Print

(April 23, 2015) 

On April 23, 2015 the European Court of Justice (CJEU) ruled in Case C‑16/14 Property Development Company NV versus Belgische Staat (ECLI:EU:C:2015:265).

 

Is interim interest which, according to Article 35(4) of [Fourth Directive 78/660], may be included in production costs to the extent that it relates to the period of production, part of the taxable amount of an application within the meaning of Article 5(6) of [the Sixth Directive], that is to say, part of the “cost price” within the meaning of Article 11A(1)(b) of the Sixth Directive and/or incidental expenses within the meaning of Article 11A(2) thereof ?

 

The dispute in the main proceedings and the question referred for a preliminary ruling

 

·        Between 1991 and 1994, Prodeco had constructed an office building with the intention of selling it. That building accordingly appeared as stock in the accounts. In valuing that stock, in accordance with the valuation rules laid down by it Prodeco included the interim interest as an asset.

 

·        The interim interest comprised interest paid at the rate payable under the loan agreement entered into for the purpose of construction of the building, on the amounts of the loan released during construction.

 

·        Prodeco deducted the VAT that it had paid on supplies of goods and services in connection with the construction of the building.

 

·        In anticipation of the sale of the building in question, which finally took place in 2000, Prodeco had rented out parts of it from and after 1995. In the course of that economic activity it took no account the application of Article 12(1)(3) of the VAT Code in its tax declarations, a matter which was treated as an infringement of that provision during a check carried out by the Belgian tax authorities in 1998.

### Problems and tasks
a – In the court ruling summary, in what year did the sale of Prodeco's office building finally take place?
b – Return the stretch of the court ruling summary from "The dispute in" through "released during construction.", word for word.
The entries that follow are separate material and are unrelated to the court ruling summary.

### Records
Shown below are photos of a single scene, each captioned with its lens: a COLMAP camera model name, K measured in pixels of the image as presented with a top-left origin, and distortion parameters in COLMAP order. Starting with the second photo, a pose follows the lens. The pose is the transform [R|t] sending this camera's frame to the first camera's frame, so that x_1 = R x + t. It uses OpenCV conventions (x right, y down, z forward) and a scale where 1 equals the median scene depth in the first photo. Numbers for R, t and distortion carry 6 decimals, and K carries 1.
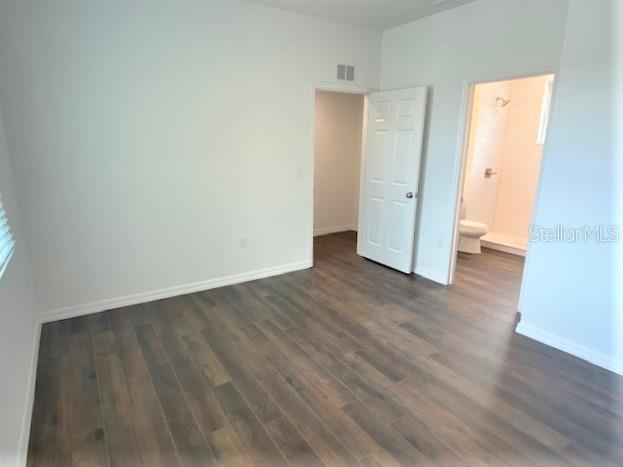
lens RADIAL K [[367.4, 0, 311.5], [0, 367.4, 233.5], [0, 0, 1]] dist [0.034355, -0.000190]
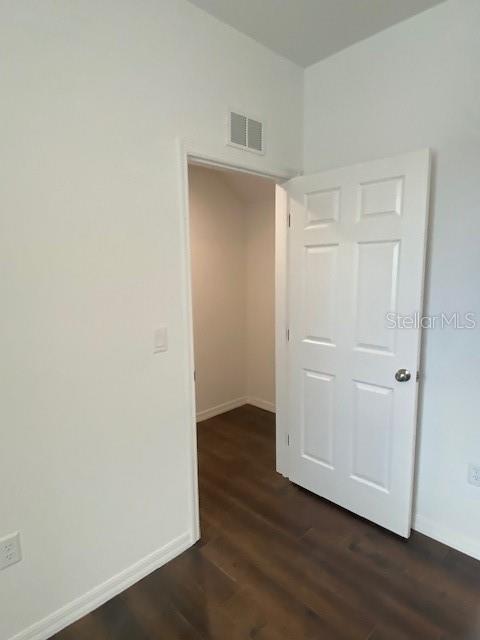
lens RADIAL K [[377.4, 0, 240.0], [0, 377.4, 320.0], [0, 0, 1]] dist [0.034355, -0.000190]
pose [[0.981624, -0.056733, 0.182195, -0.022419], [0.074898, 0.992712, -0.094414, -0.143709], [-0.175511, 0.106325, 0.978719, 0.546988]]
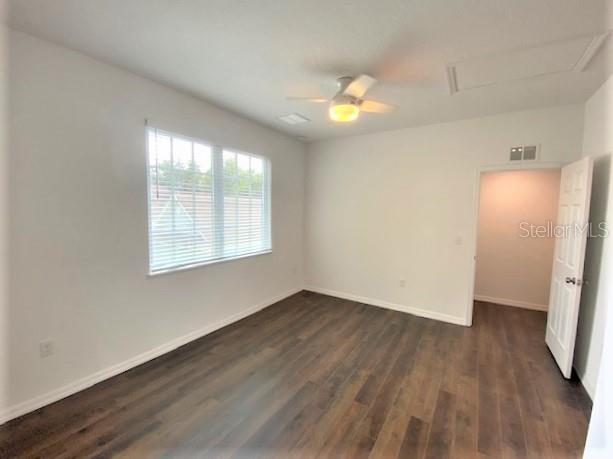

---

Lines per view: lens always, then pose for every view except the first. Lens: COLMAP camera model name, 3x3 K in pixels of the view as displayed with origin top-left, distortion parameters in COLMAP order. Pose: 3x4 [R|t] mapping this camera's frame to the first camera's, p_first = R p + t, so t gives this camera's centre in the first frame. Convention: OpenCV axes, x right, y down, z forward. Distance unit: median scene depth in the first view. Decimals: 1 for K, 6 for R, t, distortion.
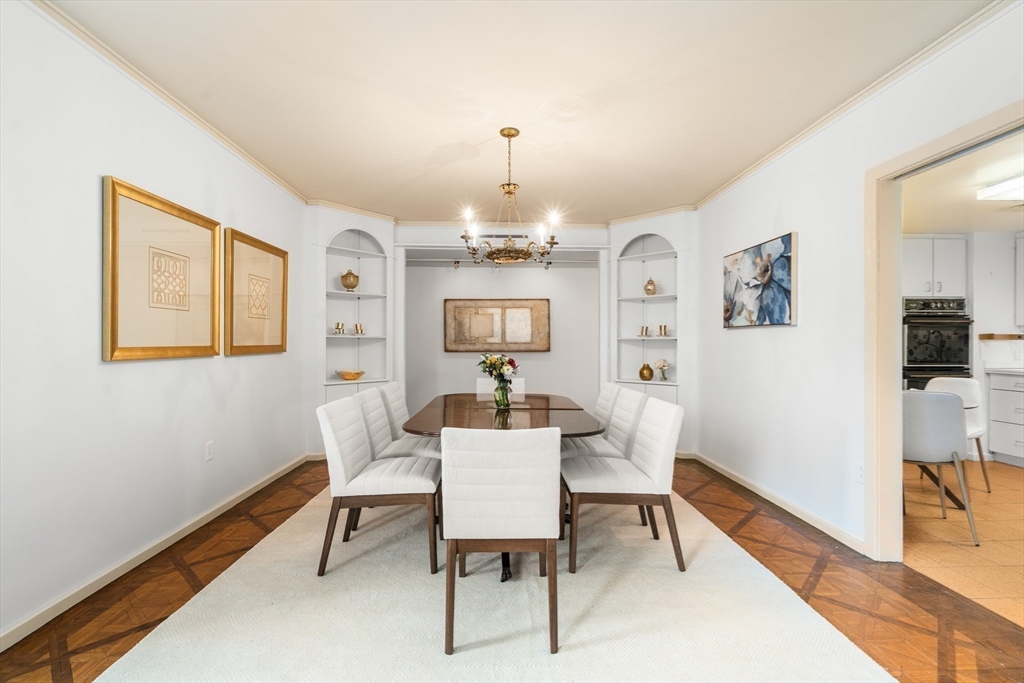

---

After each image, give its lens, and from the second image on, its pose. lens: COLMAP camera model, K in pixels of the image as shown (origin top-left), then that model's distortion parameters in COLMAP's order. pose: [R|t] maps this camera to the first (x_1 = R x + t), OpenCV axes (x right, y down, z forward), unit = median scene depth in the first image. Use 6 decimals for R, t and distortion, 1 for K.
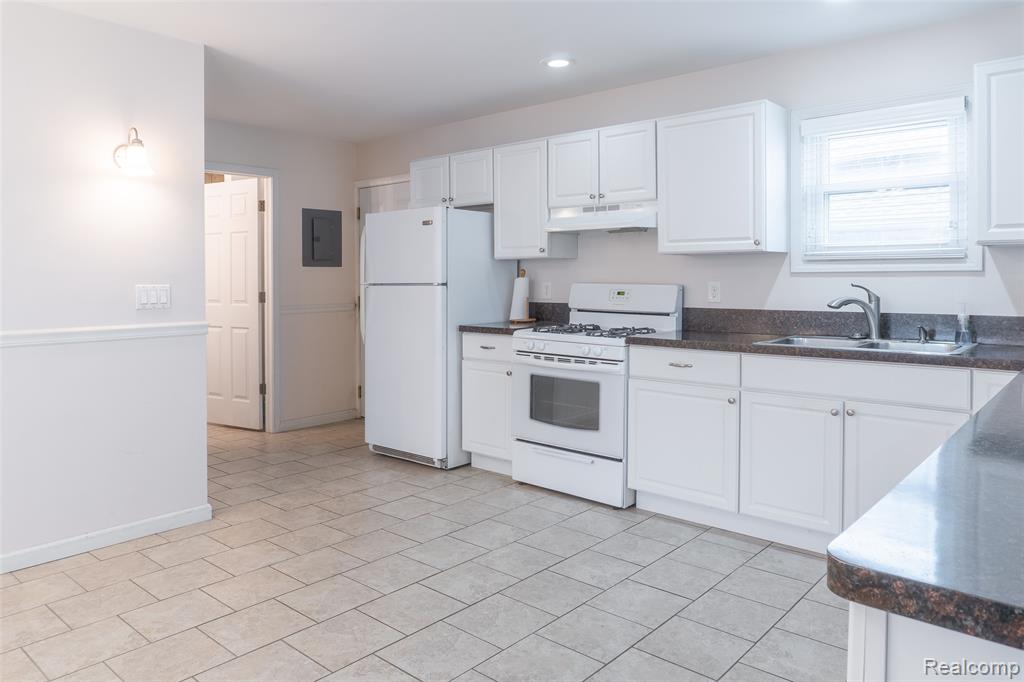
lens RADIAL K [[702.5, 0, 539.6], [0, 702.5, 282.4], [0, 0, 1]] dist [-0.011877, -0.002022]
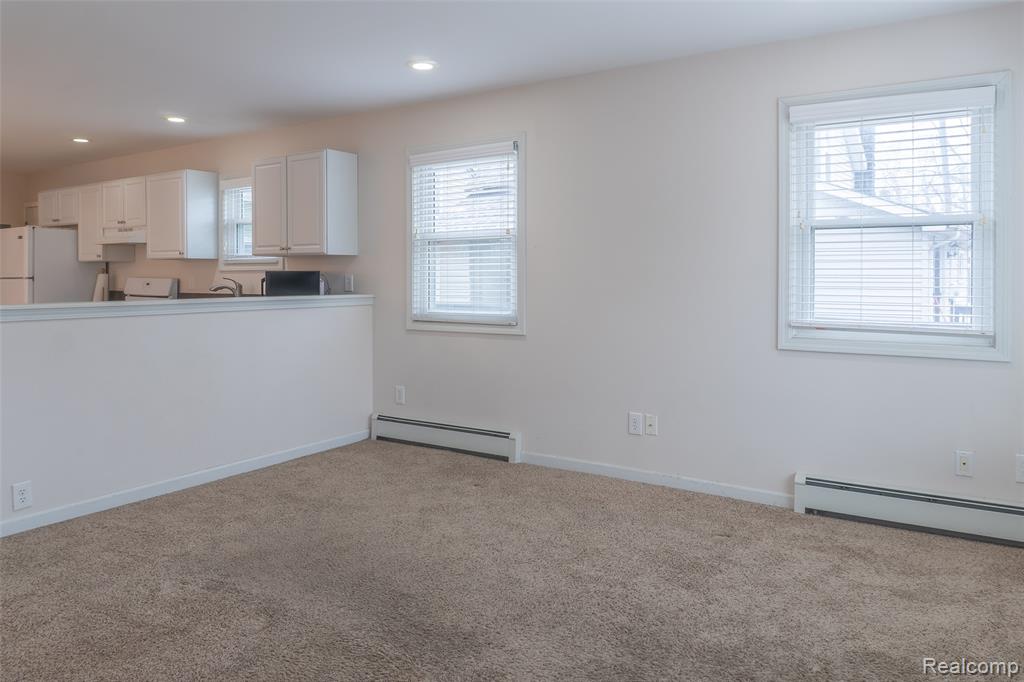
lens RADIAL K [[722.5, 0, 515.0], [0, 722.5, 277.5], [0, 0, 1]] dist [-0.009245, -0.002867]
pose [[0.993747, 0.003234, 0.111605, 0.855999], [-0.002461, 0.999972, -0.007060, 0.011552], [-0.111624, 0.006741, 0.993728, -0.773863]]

### Solutions to the exercise
a – 2000

b –
The dispute in the main proceedings and the question referred for a preliminary ruling

 

·        Between 1991 and 1994, Prodeco had constructed an office building with the intention of selling it. That building accordingly appeared as stock in the accounts. In valuing that stock, in accordance with the valuation rules laid down by it Prodeco included the interim interest as an asset.

 

·        The interim interest comprised interest paid at the rate payable under the loan agreement entered into for the purpose of construction of the building, on the amounts of the loan released during construction.